Sunday 6 March 2016

It's all in the mind - trials and tribulations of a would be dieter.

Having written this post it all seems somewhat deep and maybe I'm a little nuts, but I'm posting anyway as I doubt I'm the only one questioning myself or my life.  Also I'm hoping that by putting it all out there in public I can motivate myself more to simply just get on with doing what I need to.  I can't risk failure then can I???!!!!!
And by the way, this first weeks steps have seen me hit over 72,000 and still this afternoon to go.
All in the mind?
Well it is!  At least as far as eating goes.  Slowly, very slowly I am beginning to accept that only I can stop myself from eating too much.  From eating high calorie, little nutrition snacks.  Not that the realisation has had any immediate effect but it's a step in the right direction.  I hope.  I know I will never be able to stop myself completely but I need to see cakes, breads etc as a treat.

■ BRIEF A ■
According to the dieting blog post, how many steps has the writer logged in the first week?
■ BRIEF B ■
Pick up the dieting blog post again right after its last sentence and keep going in the same voice.
The listing that comes next is separate from the dieting blog post.

■ DATA ■
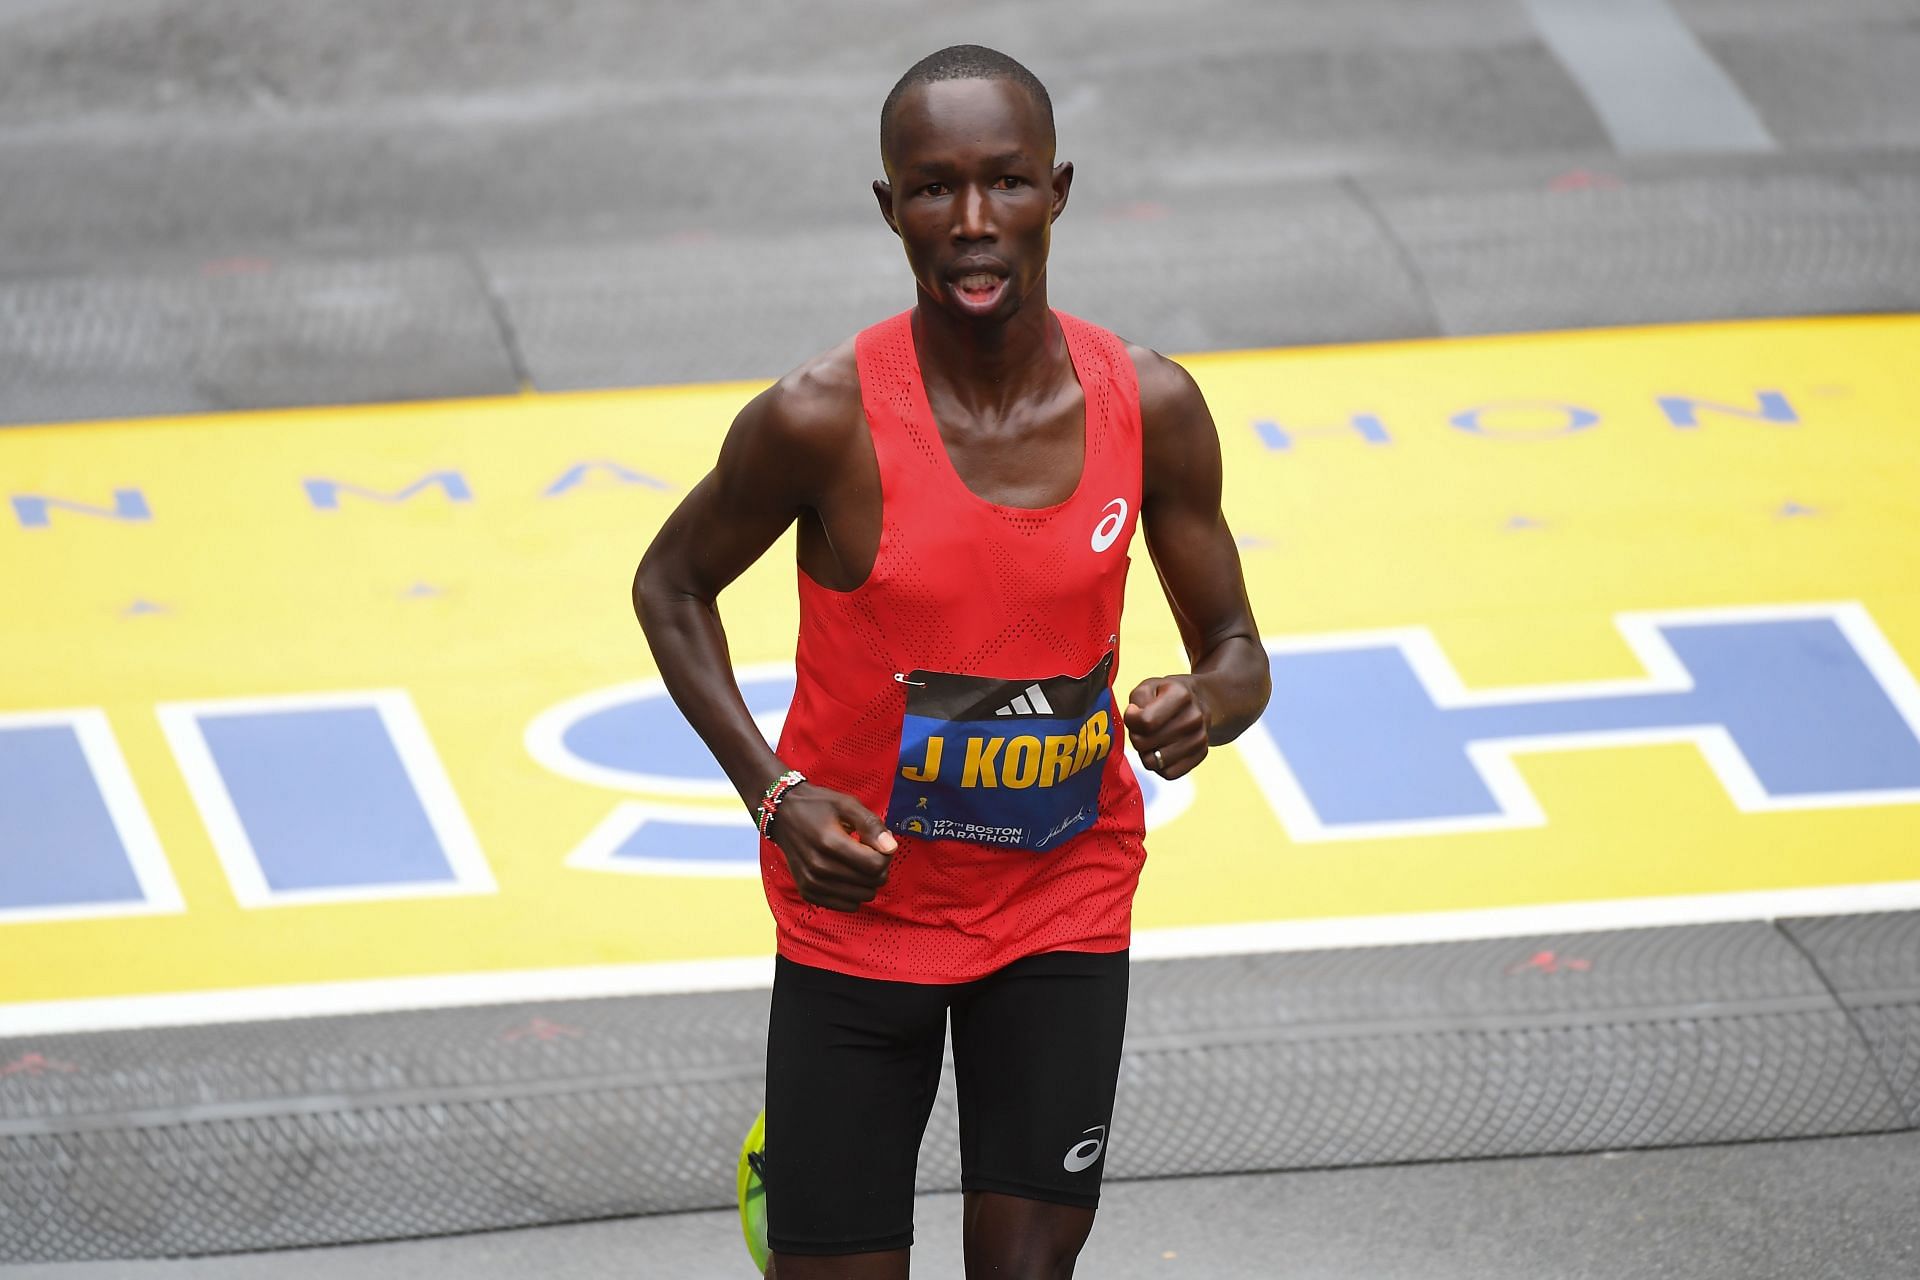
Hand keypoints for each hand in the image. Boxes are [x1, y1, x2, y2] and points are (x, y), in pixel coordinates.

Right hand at [768, 782, 895, 911]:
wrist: (783, 814)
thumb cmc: (818, 806)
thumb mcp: (847, 804)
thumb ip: (871, 825)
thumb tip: (891, 848)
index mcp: (829, 843)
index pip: (876, 866)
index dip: (885, 854)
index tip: (878, 842)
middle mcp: (818, 867)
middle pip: (872, 883)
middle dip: (878, 867)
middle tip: (867, 850)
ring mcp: (811, 883)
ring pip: (862, 897)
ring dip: (867, 881)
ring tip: (856, 861)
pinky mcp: (808, 893)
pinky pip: (847, 906)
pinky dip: (853, 893)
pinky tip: (846, 874)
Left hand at [1123, 676, 1208, 779]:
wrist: (1197, 702)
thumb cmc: (1165, 695)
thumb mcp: (1147, 687)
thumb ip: (1136, 701)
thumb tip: (1134, 720)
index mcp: (1180, 695)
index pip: (1145, 721)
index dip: (1131, 720)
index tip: (1134, 713)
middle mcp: (1194, 717)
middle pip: (1145, 743)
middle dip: (1136, 738)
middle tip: (1142, 729)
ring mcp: (1200, 738)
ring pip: (1155, 762)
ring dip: (1146, 753)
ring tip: (1152, 739)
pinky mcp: (1201, 755)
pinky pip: (1168, 773)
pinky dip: (1160, 766)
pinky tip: (1162, 750)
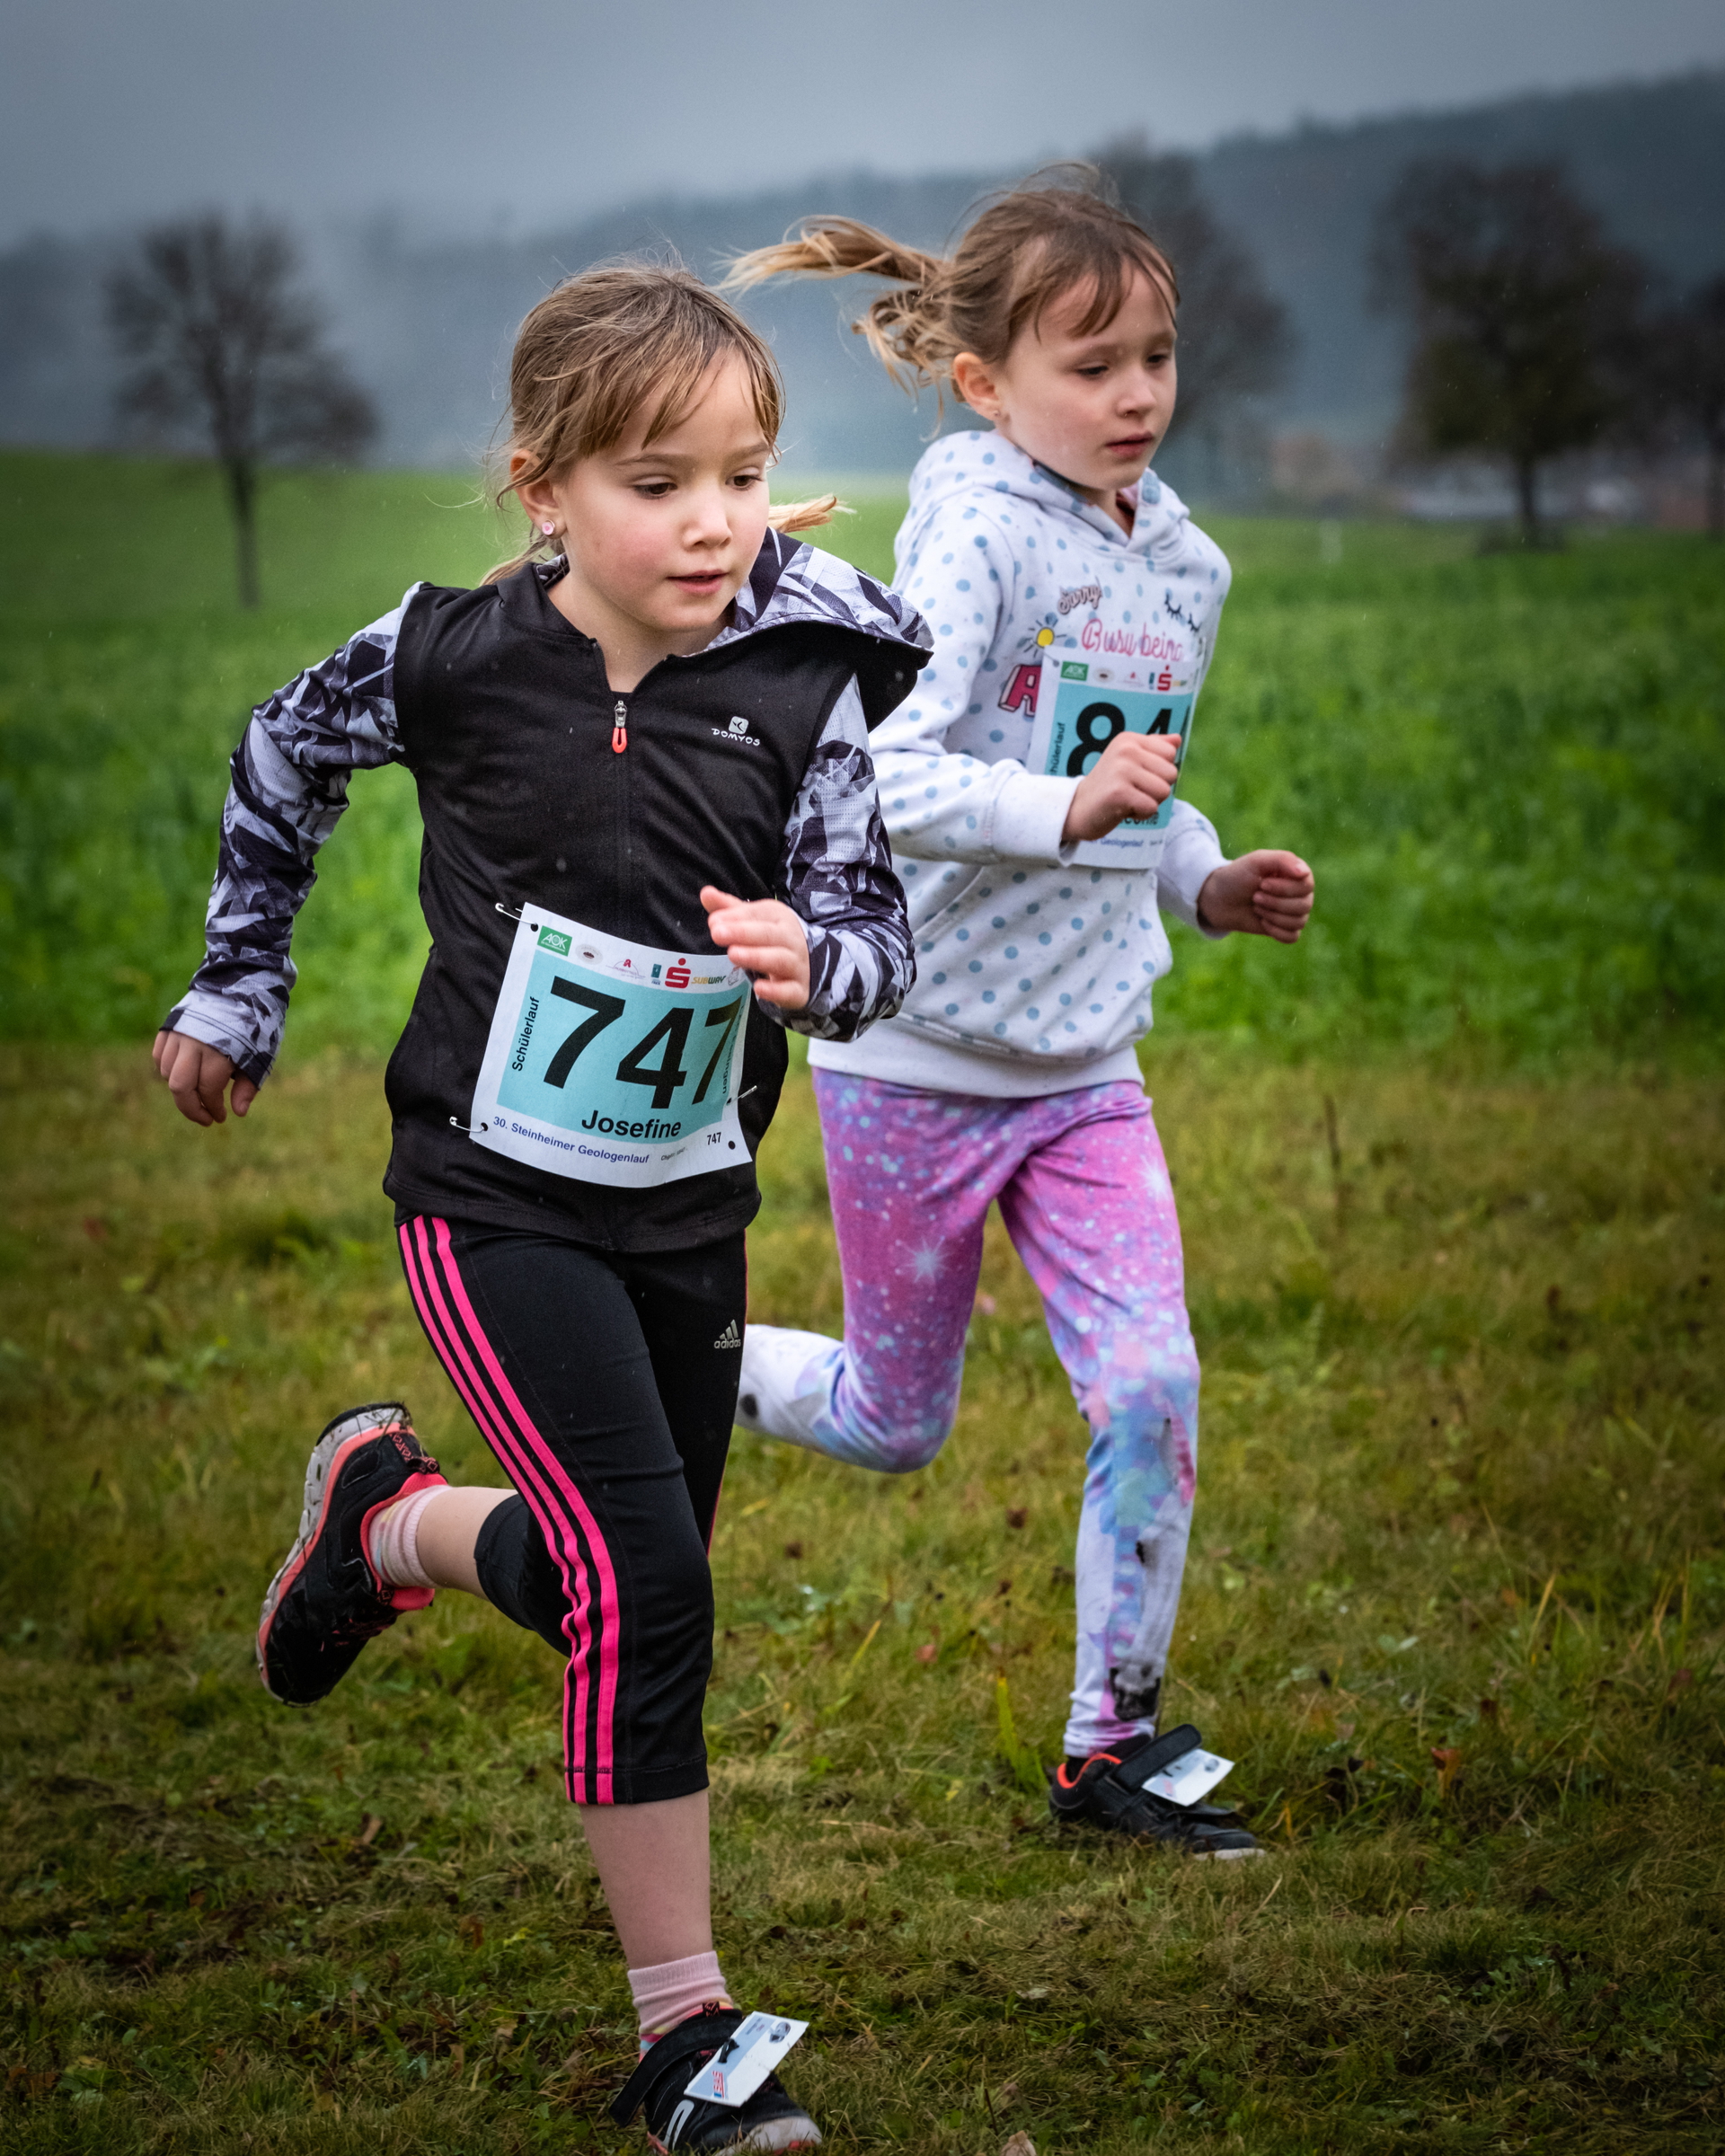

■ REPLY A ■
Over 72,000, with the afternoon still to go.

■ REPLY B ■
 Half the problem for me is that I like food in general and so does my family.  We bake cakes and biscuits, we cook most meals from scratch so we can control what have but with a husband and son who can eat any amount of anything and not show it, it becomes hard for me not to join in.  So willpower and promptly freezing almost every leftover or most of the cakes has to be part of the answer.  I just need to convince them to do that so I'm not tempted.  It's going to have to be a family affair - me losing the excess. So there's another realisation it isn't just me that that needs the willpower, the family will have to change their habits too.  That could well be the hard part.  Especially as hubby is a really good cook. 
Today after walking the dog around Witherslack woods I will visit a friend for coffee (unlikely to be cake as she is consciously dieting anyway) but I will be coming home to a roast beef dinner with all the trimmings and hubby does vast quantities of roasties and Yorkshire puds with the excuse the dog enjoys them too.  Not to mention the cauliflower cheese with Stilton - I adore Stilton.  Well any cheese if I'm honest - once when visiting my parents while expecting my daughter, we were living in Germany with the RAF at the time - Mum had a piece of Lancashire Tasty on the table and I ate the lot, it was such a contrast to the German cheeses and a reminder of my childhood.  I did enjoy it too!  There - another reminder of my lack of willpower!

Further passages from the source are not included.